Everything about this tax collector was humble. He recognized his sin and that his very presence in the Temple of God was an offense to the Lord’s holiness. But yet he was there. He knew that the sacrifices which were offered in that place made propitiation for his sin. It was not his merits or works which gave him the right to stand before God and pray to him. Everything that this tax collector brought in and of himself was offensive to God. And yet, in his great mercy, the Lord offers forgiveness to those who trust in him:

“…the one who humbles himself will be exalted” (Luke 18:14b).

And so, our Lord says of the tax collector:

“I tell you, this man went down to his house justified, rather than the other” (Luke 18:14a).

See, it is only by humbly trusting in Christ and his great mercy that we find eternal salvation. Christ offered himself unto death in our place so that eternal salvation from death can be ours. As Philippians 2 tells us, our Lord accepted the greatest reversal of all. He humbly took on the weight of your sin and mine so that he could suffer what we deserved. He offers us salvation from death—exactly what we humans are searching for. And yet, in our prideful arrogance we too often dismiss our Lord’s gift, arrogantly seeking on our own what he offers us freely.
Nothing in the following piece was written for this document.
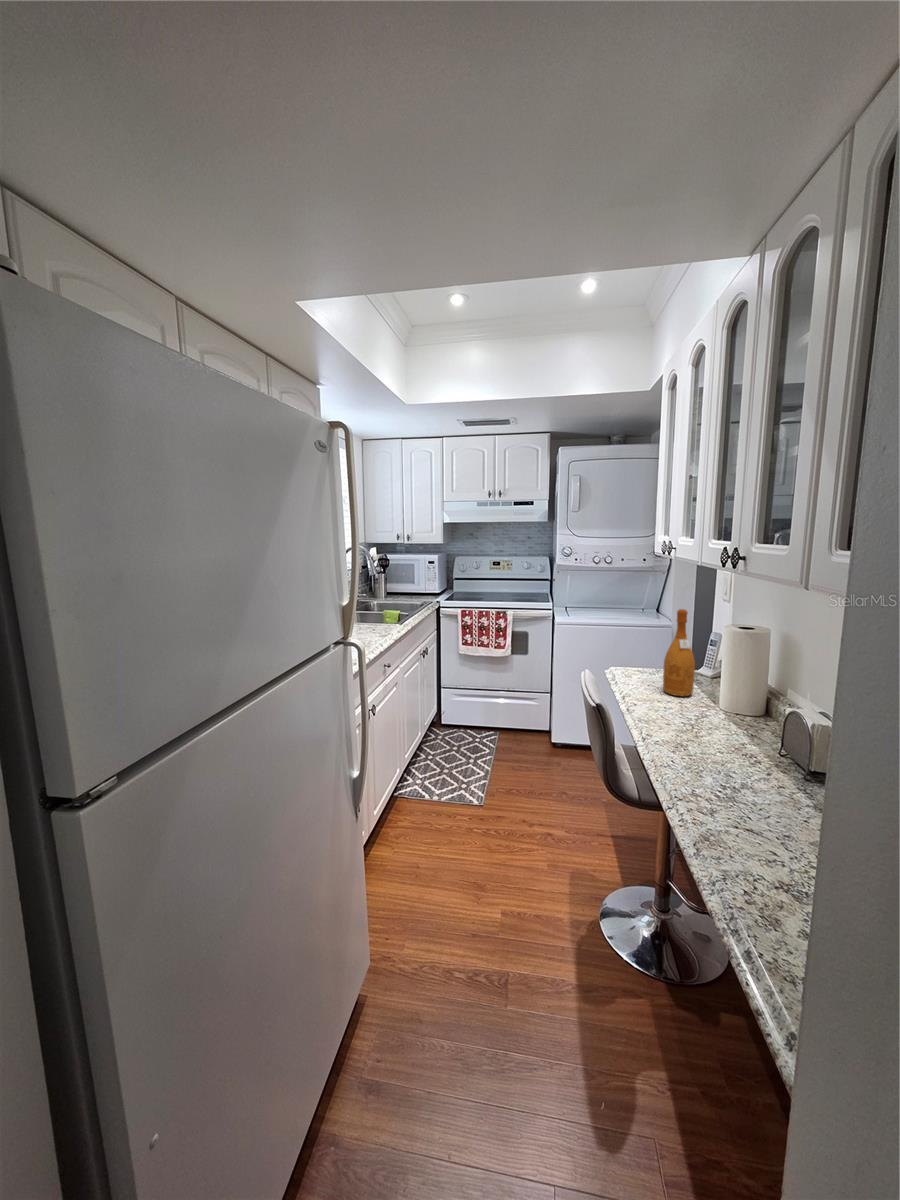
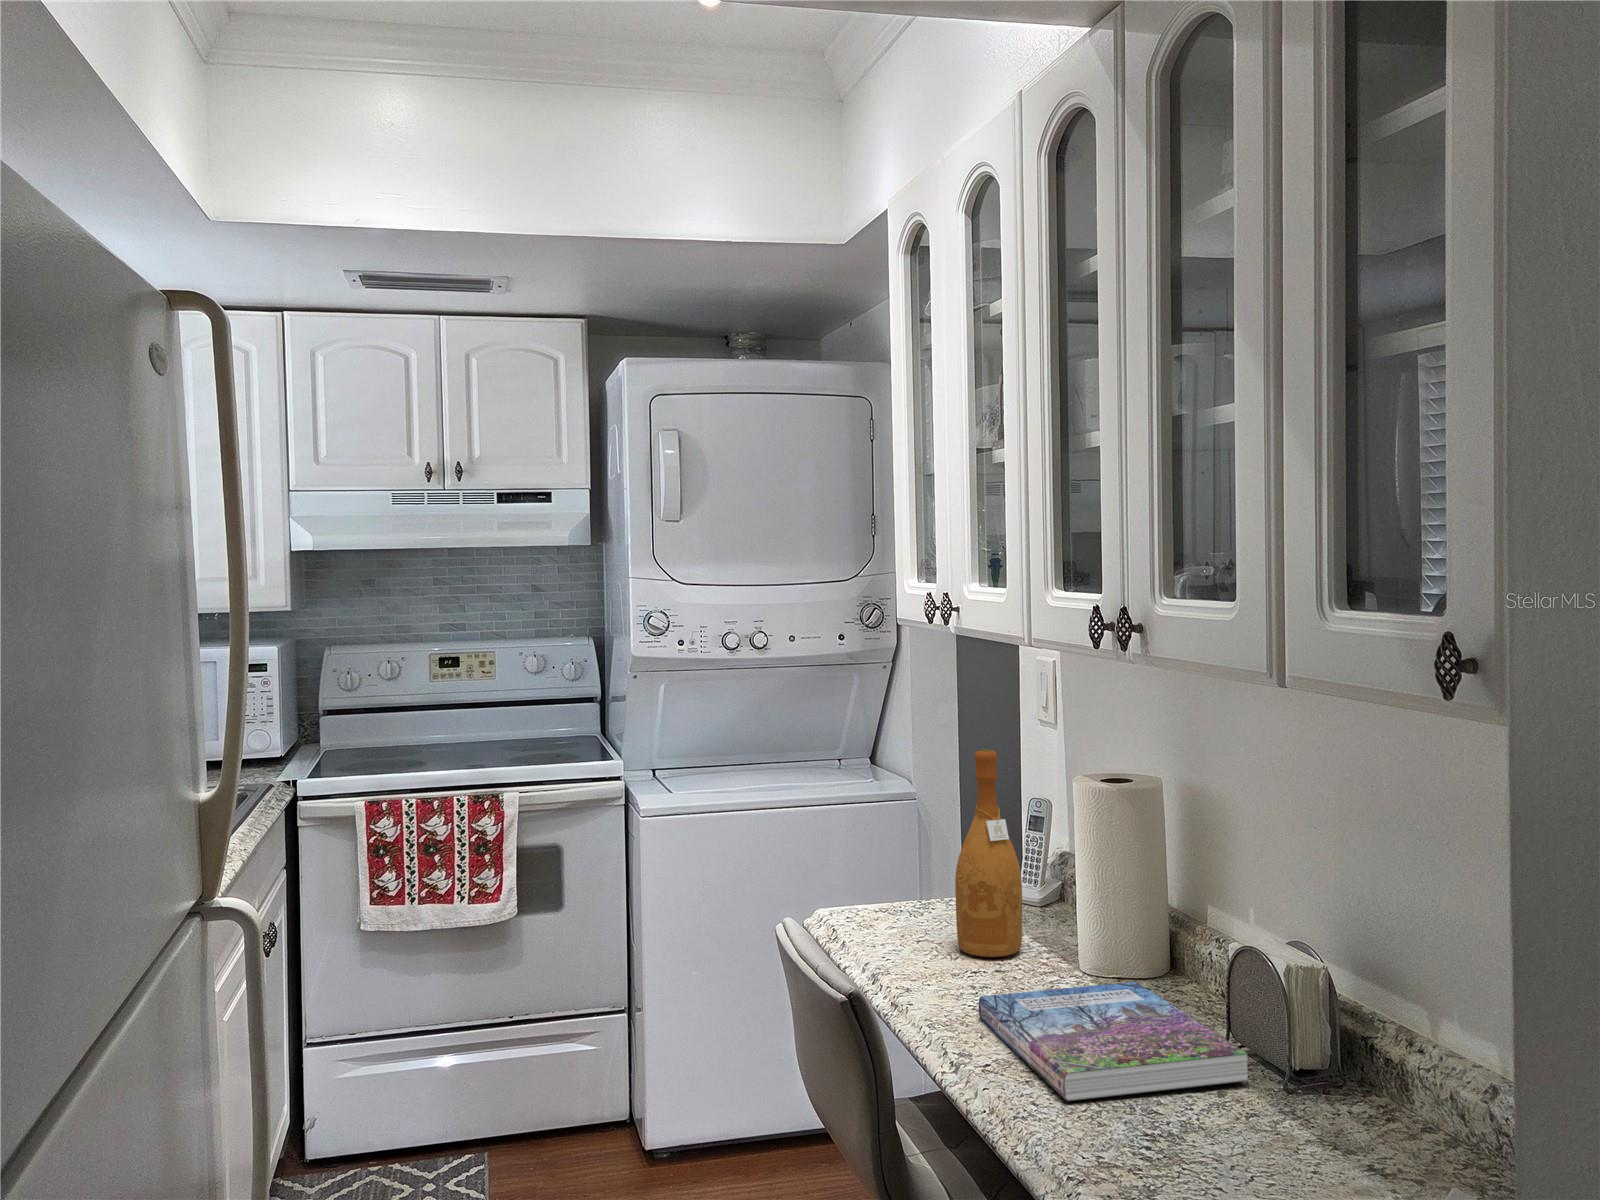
book: none [661,712,786,772] -> present [979,982,1248,1101]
But, as Martin Luther famously said in his Heidelberg Disputation: “It is certain that man must utterly despair of his own ability before he is prepared to receive the grace of Christ.”

Like the tax collector, it is by humble faith in our Lord Jesus’ atoning death on the cross alone that you and I go down to our homes justified. For:

“…the one who humbles himself will be exalted” (Luke 18:14b).

May God grant this same mind of humility and faith to us for Christ’s sake.

In the name of Jesus. Amen.

The peace of God, which passes all understanding, keep your hearts and minds in Christ Jesus. Amen.